|Shannon and Billy from Scripps carrying REMUS.|
|Billy and Shannon deploying REMUS|
When I wrote last time saying that things had been crazy, apparently I didn’t know how the next couple of days were going to go. On the 23rd, the Scripps group got permission to run their REMUS in Jelly Fish Lake to look at jelly fish biomass estimates. Of course this meant that we needed to get the vehicle into the lake, which requires hiking uphill 150 feet and then downhill over treacherous limestone rocks with all of the gear that we needed. We had a lot of help from the rangers working at the lake and Emilio from CRRF, which made it a lot easier, but it was still rough getting everything in. We set everything up with lots of tourists looking over our shoulders and then had the vehicle circle around the lake for a couple of hours. While the vehicle was underwater we got to relax and enjoy our surroundings. After we were all finished we had to hike all of gear out and head back to the lab to put everything away.

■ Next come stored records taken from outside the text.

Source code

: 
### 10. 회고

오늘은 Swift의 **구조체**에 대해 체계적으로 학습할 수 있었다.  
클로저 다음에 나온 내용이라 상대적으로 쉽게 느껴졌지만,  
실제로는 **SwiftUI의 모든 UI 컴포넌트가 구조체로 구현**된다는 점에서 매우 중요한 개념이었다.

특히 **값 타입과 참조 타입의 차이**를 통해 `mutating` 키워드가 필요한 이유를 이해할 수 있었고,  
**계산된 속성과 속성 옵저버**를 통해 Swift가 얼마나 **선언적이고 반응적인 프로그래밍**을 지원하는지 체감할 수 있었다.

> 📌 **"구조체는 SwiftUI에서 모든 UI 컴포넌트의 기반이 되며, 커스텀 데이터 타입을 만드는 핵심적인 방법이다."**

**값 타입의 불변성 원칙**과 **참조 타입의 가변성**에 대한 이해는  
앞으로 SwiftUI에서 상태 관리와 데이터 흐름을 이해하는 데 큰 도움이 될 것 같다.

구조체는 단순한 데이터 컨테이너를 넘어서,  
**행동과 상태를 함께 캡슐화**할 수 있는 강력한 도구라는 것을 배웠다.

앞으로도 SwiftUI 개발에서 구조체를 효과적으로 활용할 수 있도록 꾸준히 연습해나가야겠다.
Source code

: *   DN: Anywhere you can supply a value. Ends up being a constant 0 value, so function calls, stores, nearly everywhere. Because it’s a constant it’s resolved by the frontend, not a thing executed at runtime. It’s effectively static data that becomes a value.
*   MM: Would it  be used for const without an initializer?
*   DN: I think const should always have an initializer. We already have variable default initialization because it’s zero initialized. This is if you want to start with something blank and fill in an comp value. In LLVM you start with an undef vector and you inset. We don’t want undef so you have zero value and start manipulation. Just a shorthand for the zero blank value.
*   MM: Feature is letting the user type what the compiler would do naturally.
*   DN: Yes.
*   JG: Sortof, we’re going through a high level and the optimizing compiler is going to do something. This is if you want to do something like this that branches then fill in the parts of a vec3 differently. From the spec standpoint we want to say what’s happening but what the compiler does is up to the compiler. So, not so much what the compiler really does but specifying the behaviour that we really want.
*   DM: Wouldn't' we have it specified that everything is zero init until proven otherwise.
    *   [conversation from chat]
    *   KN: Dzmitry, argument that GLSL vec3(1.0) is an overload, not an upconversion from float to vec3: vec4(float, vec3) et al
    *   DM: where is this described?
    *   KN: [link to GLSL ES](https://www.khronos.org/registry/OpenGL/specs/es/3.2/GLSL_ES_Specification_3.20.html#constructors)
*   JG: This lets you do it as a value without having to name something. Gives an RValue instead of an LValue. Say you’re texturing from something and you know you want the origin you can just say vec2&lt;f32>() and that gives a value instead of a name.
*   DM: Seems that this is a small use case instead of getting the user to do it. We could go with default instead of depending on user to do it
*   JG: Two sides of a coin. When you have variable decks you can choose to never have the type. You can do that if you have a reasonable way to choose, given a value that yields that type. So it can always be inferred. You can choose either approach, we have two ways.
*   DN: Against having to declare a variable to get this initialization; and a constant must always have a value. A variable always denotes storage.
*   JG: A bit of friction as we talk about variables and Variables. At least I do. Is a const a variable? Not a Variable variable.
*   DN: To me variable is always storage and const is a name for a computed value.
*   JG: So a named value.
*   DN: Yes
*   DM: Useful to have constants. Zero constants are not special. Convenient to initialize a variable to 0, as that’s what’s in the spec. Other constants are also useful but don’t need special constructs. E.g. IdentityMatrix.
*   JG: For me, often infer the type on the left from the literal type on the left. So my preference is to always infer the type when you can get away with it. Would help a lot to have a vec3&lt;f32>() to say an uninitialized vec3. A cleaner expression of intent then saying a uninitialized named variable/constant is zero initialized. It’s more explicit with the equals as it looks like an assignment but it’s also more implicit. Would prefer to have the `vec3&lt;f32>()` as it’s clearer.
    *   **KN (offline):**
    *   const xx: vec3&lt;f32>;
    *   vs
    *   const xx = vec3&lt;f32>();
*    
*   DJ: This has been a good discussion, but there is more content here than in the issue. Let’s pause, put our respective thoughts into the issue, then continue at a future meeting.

When we got back we found out that one of the instruments wasn’t working, which meant we needed to do the same thing again the next day. None of us were excited, but we all still realized how cool it was to be doing this work so we sucked it up and hiked everything in and out again the next day with beautiful results. We were going to do another run in the West Channel, but the currents were too strong so we ended up diving to retrieve our last instruments and then headed back to the lab.
|Loading gear to go to airport.|
After wearing ourselves out the over last two days, we now needed to pack up 2000 pounds of gear and take it to the airport to ship back home. With only minutes to spare we finished up the paperwork and packing and went to drop everything off. We returned to the lab to pack up all of our personal stuff, transfer data and take care of last minute things.
We had some great experiences and worked really hard these last couple of days and now it is time to get on a plane and head for home so we can see our families and work up all the data that we gathered here in Palau.